Mengapa Harga Bitcoin Turun Analis Jelaskan 4 Alasan
Bitcoin (BTC) sedang berjuang untuk mempertahankan momentumnya setelah mencapai $70,000 pada awal Juni.
Meskipun mencapai level ini sekitar dua minggu lalu, harga Bitcoin sebagian besar mengalami tren turun atau sideways, mencerminkan level dari tiga bulan lalu. Penurunan sebesar hampir 7% ini disebabkan oleh berbagai faktor dan bukan disebabkan oleh satu peristiwa besar saja.
Salah satu alasan stagnasi relatif, menurut analis, adalah stagnasi 11 spot dana yang diperdagangkan di bursa (ETF) Bitcoin. Minat terhadap ETF ini meningkat pada bulan Januari setelah disetujui oleh SEC. Menurut data CoinGlass, ETF ini sekarang bernilai total lebih dari $53 miliar. Namun, sebagian besar arus masuk terjadi pada dua bulan pertama operasi.
Terdapat aliran masuk aset senilai $55,3 miliar ke dalam dana tersebut hingga 13 Maret, yang mengindikasikan adanya kontraksi sejak saat itu. Minggu lalu saja, arus keluar bersih mencapai $580,6 juta.
Menurut analis, faktor lain yang menghambat pertumbuhan Bitcoin adalah kondisi penambangan yang sulit. Kenaikan pesat Bitcoin dipicu oleh antisipasi halving pada 19 April, yang mana pasokan koin baru berkurang 50% dari 6,25 menjadi 3.125 per blok. Akibatnya, hashrate (total daya komputasi yang digunakan untuk penambangan Bitcoin) berfluktuasi. Angka tersebut turun sebesar 11% selama empat minggu berikutnya setelah separuhnya pada bulan April, pulih sebentar dan kemudian turun lagi.
Mengapa Harga Bitcoin Turun Analis Jelaskan 4 Alasan
Baca Juga : Analis Mengidentifikasi Tingkat Dukungan Bitcoin Utama Berikutnya saat Harga Turun menjadi $65K
Matthew Sigel, direktur penelitian aset digital di VanEck, menggambarkan situasi ini sebagai ketidakstabilan pasca-halving yang “tipikal”, dengan para penambang berjuang untuk mendapatkan keuntungan karena biaya per koin berlipat ganda.
Sigel memperkirakan bahwa fase konsolidasi ini dapat berlanjut, namun ia juga memperkirakan bahwa harga Bitcoin akan jauh lebih tinggi selama pemilu AS pada bulan November. Dia mencatat bahwa pergerakan Bitcoin baru-baru ini merupakan tipikal pasar bullish, dengan koreksi harga hingga 20% mengikuti level tertinggi sepanjang masa adalah hal biasa. “Penurunan sebesar 11% tidak perlu dikhawatirkan,” tambah Sigel.

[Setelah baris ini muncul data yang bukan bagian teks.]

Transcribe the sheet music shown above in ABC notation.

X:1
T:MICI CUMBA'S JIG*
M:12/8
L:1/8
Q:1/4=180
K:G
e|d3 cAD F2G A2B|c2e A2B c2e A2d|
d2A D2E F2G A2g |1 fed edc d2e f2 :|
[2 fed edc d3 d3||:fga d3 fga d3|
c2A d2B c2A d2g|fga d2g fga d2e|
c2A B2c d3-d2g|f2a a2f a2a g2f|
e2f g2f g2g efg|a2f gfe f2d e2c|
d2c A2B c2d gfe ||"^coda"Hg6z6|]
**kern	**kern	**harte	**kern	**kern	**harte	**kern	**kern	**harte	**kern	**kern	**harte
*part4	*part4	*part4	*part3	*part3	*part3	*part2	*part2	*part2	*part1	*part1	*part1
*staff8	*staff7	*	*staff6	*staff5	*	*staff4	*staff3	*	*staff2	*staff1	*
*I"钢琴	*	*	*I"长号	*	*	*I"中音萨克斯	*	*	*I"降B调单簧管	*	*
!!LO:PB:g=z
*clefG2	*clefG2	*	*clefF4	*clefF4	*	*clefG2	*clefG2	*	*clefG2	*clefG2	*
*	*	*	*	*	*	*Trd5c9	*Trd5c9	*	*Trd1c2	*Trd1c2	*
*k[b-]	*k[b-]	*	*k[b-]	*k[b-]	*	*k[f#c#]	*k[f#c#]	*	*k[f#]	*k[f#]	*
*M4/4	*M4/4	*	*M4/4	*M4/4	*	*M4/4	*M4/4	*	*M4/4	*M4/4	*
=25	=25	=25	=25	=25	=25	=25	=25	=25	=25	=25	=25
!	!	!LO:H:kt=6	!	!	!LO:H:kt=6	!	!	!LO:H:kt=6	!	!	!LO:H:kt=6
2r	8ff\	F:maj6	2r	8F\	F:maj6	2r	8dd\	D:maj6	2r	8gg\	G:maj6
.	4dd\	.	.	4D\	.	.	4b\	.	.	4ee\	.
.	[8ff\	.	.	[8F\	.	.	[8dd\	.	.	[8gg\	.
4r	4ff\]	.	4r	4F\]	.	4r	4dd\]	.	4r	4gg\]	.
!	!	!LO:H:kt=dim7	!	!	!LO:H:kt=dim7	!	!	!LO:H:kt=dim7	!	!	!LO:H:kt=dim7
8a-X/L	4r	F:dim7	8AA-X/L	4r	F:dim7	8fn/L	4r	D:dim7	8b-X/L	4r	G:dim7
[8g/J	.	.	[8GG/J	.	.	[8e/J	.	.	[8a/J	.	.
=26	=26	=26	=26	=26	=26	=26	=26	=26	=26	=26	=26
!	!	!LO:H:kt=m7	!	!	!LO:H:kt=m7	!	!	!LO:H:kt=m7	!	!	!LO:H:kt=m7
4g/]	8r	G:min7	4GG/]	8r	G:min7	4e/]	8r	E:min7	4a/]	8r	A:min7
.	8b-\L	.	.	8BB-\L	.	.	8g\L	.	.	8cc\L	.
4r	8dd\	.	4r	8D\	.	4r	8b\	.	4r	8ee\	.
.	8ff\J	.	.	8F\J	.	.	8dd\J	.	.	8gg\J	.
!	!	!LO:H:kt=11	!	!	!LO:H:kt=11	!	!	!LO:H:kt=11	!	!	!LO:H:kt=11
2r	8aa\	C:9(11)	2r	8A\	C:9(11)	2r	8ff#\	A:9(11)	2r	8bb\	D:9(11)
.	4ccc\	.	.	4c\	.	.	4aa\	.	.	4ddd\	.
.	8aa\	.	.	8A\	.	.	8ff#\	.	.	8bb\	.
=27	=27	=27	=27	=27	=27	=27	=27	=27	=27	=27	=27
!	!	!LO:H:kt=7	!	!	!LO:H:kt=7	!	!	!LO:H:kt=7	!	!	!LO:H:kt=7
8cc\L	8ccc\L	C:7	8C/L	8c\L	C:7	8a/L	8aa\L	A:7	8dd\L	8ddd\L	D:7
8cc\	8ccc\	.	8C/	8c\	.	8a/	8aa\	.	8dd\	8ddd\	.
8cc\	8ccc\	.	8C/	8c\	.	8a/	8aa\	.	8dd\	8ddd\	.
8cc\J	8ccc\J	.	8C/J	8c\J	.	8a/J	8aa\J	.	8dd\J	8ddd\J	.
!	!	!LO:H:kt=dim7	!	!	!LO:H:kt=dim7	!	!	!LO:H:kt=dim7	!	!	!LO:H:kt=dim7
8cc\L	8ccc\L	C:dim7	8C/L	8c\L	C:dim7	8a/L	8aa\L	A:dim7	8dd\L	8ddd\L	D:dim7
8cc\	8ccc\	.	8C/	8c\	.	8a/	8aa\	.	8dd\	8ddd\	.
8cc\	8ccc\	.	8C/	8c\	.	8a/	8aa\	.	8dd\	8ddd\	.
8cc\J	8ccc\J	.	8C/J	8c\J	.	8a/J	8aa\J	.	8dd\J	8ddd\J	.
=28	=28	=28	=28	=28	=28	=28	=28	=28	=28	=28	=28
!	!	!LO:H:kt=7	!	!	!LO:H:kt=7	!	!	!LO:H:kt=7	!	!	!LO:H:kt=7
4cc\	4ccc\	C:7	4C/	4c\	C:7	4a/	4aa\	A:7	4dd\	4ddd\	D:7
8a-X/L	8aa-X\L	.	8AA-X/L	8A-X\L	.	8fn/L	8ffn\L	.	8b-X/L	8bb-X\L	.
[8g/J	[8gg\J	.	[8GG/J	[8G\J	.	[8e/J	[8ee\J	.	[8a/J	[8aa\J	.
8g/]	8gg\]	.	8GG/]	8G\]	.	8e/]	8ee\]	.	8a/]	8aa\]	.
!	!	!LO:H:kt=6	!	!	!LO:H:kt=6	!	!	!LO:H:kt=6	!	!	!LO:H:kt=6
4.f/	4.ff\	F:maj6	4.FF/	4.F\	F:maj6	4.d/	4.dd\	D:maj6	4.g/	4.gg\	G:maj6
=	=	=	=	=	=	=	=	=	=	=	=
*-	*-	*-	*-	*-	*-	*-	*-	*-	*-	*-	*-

Manajer riset FalconX David Lawant menjelaskan bahwa penurunan harga baru-baru ini juga dapat dikaitkan dengan “likuiditas yang relatif lemah.” Misalnya, rata-rata volume perdagangan harian Bitcoin pada bulan Juni turun menjadi kurang dari setengah volume perdagangan harian pada bulan Maret baik di pasar spot maupun berjangka. Namun, ia meyakini resesi jangka panjang disebabkan oleh ketidakpastian makroekonomi dan politik.
Bitcoin sedang tren mendekati batas bawah kisarannya karena pelaku pasar “masih mempertimbangkan” dari mana katalis harga berikutnya akan datang. Ketidakpastian yang menghambat investor mencakup jalur kebijakan moneter AS dan pemilu mendatang. The Fed memperkirakan suku bunga akan tetap tinggi dalam jangka waktu yang lebih lama, hal ini bertentangan dengan data yang menunjukkan inflasi mungkin akan melambat. Lawant mengatakan pasar sedang mencoba untuk “menyeimbangkan” situasi ini.